Tinubu was said to have released his private jet on the condition that Jammeh exits Gambia immediately.
According to The Nation, there was no plane to fly Jammeh out of Gambia after he finally agreed to leave office on Saturday night - this followed last-minute pressure from Guinean President Alpha Conde and his Mauritanian counterpart Mohammed Ould Abdel Azizthere.
It was reported that the leaders then contacted Tinubu, who authorised his private plane - VP-CBT Falcon Jet - to be used to fly Jammeh out of Banjul, Gambia's capital.
The All Progressives Congress leader was said to have given the condition that the plane should only be used "if it will facilitate the quick exit of Jammeh and lead to the restoration of peace and democracy in The Gambia."
Consequently, the plane flew out Jammeh, his wife, mother and Conde to Equitorial Guinea.
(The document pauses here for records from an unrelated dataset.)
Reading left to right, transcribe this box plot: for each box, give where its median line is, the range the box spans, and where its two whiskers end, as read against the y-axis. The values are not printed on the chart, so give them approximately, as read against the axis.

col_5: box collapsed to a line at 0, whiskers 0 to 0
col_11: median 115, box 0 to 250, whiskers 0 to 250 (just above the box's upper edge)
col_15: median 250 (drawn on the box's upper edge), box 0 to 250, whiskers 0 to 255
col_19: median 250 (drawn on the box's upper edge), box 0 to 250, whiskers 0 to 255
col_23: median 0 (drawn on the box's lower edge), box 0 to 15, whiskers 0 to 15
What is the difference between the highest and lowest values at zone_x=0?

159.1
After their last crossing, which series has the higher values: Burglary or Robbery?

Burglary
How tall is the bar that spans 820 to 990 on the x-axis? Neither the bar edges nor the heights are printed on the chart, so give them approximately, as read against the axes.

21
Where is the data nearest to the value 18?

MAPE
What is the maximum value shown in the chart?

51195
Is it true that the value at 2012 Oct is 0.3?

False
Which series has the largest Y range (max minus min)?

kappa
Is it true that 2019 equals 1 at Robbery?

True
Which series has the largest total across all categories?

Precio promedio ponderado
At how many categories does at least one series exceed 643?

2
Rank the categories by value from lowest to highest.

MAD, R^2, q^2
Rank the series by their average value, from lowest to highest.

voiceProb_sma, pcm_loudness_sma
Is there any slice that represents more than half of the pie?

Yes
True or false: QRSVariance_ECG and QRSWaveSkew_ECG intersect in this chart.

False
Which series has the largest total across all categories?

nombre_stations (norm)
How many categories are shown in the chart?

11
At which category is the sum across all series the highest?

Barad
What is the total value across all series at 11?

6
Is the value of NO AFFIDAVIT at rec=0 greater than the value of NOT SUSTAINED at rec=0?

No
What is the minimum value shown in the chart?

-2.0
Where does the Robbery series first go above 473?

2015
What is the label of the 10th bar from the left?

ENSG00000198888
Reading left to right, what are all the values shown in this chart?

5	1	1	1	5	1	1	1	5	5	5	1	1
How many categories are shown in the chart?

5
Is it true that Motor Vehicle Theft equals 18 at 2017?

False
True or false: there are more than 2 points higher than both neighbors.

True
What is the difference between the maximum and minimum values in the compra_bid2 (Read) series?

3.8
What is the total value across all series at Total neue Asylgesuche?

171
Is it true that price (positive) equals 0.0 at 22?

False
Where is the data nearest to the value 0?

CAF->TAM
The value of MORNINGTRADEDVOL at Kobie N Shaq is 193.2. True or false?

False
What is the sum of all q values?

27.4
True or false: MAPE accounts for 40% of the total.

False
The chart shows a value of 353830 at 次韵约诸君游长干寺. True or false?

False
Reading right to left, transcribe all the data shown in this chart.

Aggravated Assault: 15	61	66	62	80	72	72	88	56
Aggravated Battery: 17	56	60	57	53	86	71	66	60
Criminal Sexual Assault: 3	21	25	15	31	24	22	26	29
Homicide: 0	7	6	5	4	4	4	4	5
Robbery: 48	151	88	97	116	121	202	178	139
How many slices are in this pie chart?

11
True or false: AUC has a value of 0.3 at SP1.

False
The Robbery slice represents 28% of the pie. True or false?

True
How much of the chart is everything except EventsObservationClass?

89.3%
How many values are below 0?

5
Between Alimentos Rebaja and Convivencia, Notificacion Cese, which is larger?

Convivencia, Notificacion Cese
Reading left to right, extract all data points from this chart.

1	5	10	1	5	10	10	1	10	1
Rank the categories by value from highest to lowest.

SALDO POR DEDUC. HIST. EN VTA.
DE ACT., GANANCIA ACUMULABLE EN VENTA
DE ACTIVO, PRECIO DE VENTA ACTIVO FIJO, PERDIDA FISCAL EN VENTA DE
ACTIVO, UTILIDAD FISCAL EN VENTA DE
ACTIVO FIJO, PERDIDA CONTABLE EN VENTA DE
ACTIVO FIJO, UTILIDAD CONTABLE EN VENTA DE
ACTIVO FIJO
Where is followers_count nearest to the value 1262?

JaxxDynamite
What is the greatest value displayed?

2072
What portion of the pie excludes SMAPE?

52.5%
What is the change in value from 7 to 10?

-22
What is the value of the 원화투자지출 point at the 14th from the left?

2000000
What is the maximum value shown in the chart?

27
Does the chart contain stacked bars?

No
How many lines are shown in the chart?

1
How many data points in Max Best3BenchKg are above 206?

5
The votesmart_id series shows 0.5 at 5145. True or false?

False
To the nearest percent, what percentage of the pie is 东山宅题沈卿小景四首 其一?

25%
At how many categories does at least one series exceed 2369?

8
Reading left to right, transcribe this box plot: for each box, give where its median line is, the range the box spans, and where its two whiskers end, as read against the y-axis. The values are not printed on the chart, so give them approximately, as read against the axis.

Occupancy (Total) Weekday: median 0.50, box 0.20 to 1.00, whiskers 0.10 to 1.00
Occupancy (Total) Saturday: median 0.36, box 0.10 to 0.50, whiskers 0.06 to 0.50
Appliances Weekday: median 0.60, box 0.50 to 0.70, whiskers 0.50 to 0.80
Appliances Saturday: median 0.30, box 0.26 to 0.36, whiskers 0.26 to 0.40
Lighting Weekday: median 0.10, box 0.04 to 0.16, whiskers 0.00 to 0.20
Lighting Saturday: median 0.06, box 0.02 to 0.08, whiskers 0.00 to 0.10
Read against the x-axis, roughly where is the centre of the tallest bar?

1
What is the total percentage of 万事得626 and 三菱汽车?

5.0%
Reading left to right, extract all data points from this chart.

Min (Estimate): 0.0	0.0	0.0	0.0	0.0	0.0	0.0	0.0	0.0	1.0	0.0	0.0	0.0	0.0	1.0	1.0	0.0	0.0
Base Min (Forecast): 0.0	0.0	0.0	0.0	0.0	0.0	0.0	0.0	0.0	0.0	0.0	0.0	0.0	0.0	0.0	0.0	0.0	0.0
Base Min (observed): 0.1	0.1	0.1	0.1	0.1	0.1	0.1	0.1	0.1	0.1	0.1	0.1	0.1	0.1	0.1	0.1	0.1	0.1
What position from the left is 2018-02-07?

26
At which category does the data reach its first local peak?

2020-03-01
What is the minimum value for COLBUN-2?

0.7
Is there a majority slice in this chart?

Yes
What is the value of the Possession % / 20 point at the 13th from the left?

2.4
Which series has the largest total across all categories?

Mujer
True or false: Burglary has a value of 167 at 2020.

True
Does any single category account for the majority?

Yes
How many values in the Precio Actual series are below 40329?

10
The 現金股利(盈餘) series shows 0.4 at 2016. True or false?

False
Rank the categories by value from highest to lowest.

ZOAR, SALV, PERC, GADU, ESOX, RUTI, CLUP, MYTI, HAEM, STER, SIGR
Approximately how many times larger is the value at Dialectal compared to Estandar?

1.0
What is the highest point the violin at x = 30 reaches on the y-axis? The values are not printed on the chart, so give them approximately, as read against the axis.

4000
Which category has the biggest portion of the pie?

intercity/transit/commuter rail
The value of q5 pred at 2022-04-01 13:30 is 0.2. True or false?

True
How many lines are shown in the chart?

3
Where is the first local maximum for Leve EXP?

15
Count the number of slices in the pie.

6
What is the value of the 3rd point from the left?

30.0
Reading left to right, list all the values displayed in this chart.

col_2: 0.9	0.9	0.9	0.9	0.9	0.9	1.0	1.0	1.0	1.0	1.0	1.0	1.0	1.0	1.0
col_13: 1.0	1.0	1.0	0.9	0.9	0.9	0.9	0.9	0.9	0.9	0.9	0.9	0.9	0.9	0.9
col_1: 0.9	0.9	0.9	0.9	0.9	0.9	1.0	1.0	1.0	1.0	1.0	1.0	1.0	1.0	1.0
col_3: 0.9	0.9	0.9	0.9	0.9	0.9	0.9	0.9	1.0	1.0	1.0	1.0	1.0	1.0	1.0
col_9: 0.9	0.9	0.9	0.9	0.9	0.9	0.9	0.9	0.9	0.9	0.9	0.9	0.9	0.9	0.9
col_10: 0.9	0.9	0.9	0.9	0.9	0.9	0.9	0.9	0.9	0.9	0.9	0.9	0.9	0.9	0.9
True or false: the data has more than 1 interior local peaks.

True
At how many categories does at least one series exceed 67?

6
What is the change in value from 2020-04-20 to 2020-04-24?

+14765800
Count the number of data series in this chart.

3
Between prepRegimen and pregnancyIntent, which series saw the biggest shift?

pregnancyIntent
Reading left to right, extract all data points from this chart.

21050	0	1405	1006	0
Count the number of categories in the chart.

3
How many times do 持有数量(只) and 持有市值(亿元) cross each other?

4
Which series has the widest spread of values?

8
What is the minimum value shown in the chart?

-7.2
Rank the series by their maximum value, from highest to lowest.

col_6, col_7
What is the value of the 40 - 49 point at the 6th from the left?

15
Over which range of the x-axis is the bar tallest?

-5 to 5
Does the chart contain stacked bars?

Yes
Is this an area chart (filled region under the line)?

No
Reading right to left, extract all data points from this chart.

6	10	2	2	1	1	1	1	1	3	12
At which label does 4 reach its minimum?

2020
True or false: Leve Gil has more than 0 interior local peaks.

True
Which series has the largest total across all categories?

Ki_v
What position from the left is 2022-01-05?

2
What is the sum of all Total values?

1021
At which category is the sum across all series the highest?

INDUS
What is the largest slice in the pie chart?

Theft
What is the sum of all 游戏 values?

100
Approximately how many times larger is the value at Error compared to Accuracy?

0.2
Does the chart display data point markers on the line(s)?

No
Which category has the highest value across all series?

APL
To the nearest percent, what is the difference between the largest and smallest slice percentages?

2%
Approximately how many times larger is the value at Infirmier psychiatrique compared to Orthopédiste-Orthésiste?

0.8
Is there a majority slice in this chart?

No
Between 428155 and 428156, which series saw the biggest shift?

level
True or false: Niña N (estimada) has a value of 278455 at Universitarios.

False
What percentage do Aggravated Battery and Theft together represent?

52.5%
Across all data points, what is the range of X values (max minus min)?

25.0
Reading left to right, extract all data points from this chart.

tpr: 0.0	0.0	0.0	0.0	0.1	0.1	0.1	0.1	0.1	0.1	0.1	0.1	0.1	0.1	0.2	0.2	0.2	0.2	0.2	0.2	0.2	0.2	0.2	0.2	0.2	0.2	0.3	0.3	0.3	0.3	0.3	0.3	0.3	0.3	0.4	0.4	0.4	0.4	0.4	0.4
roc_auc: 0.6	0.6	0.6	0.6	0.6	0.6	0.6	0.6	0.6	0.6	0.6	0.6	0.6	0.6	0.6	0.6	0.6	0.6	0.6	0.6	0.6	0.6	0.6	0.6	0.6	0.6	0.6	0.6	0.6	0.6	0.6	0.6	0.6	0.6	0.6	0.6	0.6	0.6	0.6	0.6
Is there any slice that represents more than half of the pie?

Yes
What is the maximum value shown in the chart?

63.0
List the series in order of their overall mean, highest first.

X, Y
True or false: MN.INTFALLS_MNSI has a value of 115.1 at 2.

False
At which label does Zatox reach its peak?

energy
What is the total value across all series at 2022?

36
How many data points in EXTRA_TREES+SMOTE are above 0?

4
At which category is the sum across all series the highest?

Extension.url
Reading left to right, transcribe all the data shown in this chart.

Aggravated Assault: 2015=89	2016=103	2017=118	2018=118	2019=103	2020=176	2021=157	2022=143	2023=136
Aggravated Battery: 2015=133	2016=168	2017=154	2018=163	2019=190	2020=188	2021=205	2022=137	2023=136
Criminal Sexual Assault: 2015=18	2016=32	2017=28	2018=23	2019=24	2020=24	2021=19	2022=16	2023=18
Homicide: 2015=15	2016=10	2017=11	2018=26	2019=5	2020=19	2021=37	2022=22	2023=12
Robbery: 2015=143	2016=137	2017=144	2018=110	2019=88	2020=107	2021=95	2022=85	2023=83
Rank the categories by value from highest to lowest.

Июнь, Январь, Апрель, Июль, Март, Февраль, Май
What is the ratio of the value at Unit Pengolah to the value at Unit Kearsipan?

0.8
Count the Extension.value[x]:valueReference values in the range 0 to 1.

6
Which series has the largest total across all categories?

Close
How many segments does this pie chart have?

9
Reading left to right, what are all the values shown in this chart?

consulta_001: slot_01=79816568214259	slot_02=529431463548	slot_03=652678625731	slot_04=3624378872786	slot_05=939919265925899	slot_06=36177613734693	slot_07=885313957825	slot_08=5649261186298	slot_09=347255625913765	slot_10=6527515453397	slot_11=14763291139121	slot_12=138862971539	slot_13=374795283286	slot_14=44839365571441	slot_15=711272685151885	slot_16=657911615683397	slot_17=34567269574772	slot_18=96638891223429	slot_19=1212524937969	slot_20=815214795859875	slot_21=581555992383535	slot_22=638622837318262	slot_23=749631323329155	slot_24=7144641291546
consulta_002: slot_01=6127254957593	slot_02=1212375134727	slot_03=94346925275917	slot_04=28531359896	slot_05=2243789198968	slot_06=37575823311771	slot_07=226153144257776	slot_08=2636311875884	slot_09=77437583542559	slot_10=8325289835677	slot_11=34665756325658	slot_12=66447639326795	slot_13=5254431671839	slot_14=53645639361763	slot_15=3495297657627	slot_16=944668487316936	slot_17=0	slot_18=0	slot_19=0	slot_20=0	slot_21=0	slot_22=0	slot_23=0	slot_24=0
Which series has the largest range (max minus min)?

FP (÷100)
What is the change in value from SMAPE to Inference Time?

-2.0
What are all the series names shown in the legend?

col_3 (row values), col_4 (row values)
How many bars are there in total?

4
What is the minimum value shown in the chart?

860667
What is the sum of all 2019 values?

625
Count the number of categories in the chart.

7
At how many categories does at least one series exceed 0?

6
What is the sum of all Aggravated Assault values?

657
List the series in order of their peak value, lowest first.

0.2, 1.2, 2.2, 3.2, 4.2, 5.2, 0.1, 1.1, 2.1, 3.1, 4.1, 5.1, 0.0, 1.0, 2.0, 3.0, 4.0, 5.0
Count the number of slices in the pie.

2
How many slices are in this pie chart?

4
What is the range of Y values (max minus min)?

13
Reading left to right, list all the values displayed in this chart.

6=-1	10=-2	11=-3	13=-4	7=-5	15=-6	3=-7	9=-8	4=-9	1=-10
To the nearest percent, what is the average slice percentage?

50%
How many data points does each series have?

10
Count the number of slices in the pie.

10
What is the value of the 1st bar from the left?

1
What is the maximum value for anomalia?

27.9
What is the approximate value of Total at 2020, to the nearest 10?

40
It was gathered that, before their departure, Senegal insisted on knowing those on board before allowing the plane to overfly its airspace - the demand was granted.
Jammeh's exit marked the end of 22 years of dictatorship in the tiny West African country.
He had rejected the results of the December 1 presidential election, which was won by Adama Barrow.
For weeks, ECOWAS leaders had persuaded him to step down but he refused until an army was raised by the African Council, with troops drawn from Nigeria, Senegal, and Ghana to remove him by force.
He was said to have surrendered and agreed to go on exile in Guinea on Saturday night.